● YOUR TASK
Find every line in the material below that contains the word "Anchored", and copy each such line. Case counts.

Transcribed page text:
══════

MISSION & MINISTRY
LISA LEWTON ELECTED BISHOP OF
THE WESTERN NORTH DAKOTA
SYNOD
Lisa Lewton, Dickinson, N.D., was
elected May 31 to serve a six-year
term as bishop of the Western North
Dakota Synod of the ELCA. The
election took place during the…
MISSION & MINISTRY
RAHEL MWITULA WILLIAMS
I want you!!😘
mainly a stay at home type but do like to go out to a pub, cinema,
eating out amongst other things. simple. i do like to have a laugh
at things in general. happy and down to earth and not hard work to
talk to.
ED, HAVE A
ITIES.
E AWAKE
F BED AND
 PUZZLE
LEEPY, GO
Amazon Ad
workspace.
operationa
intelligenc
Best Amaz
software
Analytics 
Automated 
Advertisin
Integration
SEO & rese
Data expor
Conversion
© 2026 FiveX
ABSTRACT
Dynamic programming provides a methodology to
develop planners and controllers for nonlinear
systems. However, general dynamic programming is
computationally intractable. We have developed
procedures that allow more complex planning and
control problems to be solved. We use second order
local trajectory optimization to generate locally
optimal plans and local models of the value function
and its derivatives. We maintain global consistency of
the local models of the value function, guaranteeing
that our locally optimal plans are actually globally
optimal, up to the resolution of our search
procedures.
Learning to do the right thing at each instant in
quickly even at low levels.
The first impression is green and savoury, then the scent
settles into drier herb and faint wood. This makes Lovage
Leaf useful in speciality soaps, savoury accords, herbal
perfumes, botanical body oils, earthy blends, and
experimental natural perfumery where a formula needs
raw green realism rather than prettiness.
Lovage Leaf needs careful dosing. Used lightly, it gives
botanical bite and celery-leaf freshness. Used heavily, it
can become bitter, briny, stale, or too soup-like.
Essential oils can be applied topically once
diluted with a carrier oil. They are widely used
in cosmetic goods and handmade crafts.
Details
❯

══════

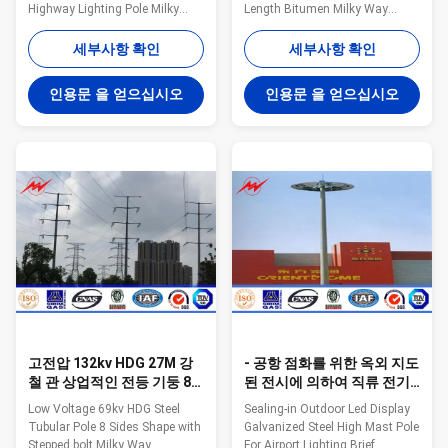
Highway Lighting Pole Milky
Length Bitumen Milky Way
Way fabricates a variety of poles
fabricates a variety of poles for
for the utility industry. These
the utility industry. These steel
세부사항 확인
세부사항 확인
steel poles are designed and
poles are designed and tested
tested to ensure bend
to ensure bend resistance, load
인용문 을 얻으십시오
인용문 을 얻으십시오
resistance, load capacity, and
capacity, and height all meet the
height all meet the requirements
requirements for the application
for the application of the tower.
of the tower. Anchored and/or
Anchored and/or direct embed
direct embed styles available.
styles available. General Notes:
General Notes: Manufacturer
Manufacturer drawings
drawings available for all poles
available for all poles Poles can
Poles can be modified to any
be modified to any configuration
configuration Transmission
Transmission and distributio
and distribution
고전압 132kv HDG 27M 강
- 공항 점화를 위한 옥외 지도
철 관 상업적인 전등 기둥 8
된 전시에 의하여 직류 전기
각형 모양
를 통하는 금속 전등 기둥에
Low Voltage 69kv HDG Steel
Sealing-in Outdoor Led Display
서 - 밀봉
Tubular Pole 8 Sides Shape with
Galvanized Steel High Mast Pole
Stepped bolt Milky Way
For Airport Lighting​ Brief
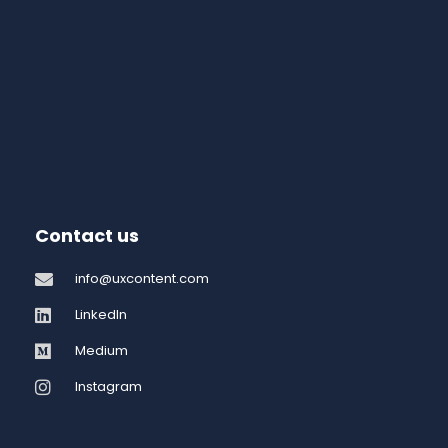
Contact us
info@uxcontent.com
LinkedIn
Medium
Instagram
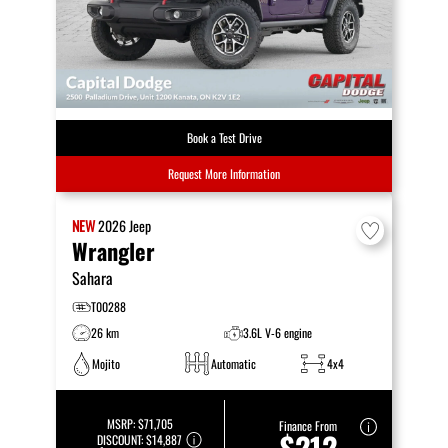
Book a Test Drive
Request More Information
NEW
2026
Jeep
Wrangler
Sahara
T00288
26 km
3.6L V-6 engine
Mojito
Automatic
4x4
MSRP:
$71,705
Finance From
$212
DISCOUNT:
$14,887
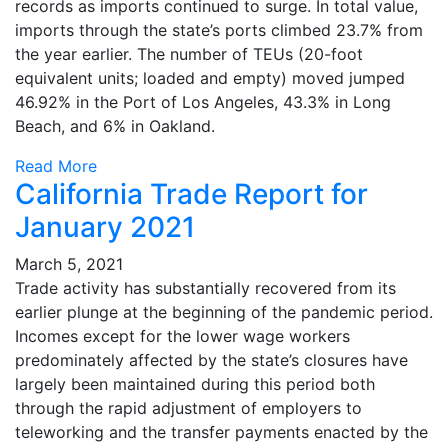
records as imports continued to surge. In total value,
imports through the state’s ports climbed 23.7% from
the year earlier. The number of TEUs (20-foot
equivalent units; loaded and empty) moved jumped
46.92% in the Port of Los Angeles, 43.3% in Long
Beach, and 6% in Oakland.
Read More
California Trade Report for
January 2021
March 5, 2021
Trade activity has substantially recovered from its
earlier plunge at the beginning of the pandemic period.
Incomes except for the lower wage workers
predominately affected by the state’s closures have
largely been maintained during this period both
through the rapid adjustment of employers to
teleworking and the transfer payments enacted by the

══════

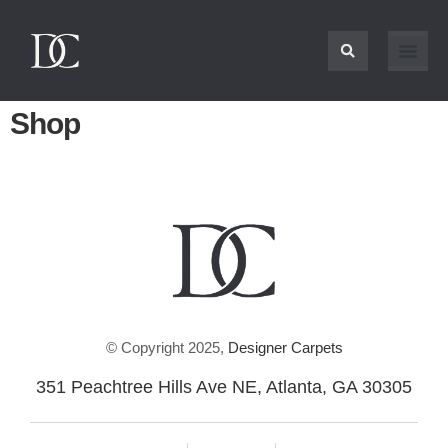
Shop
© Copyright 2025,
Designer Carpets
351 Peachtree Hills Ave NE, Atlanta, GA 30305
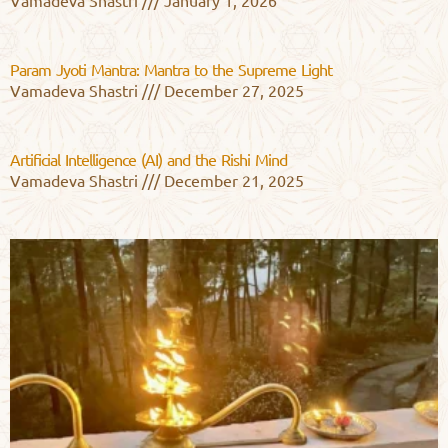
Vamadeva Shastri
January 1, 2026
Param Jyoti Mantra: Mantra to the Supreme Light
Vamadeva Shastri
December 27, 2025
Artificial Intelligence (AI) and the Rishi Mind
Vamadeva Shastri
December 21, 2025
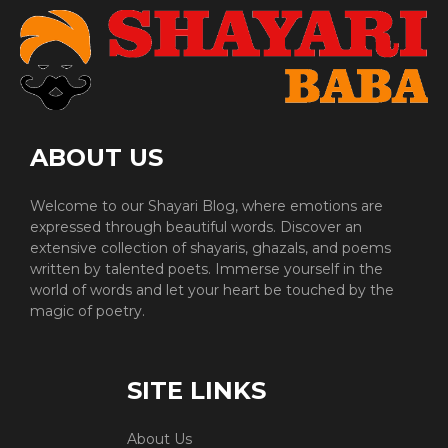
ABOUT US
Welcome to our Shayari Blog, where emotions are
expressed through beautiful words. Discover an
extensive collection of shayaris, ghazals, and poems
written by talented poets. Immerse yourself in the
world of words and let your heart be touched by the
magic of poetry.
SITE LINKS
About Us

══════

● RESPONSE BOX
of the tower. Anchored and/or
Anchored and/or direct embed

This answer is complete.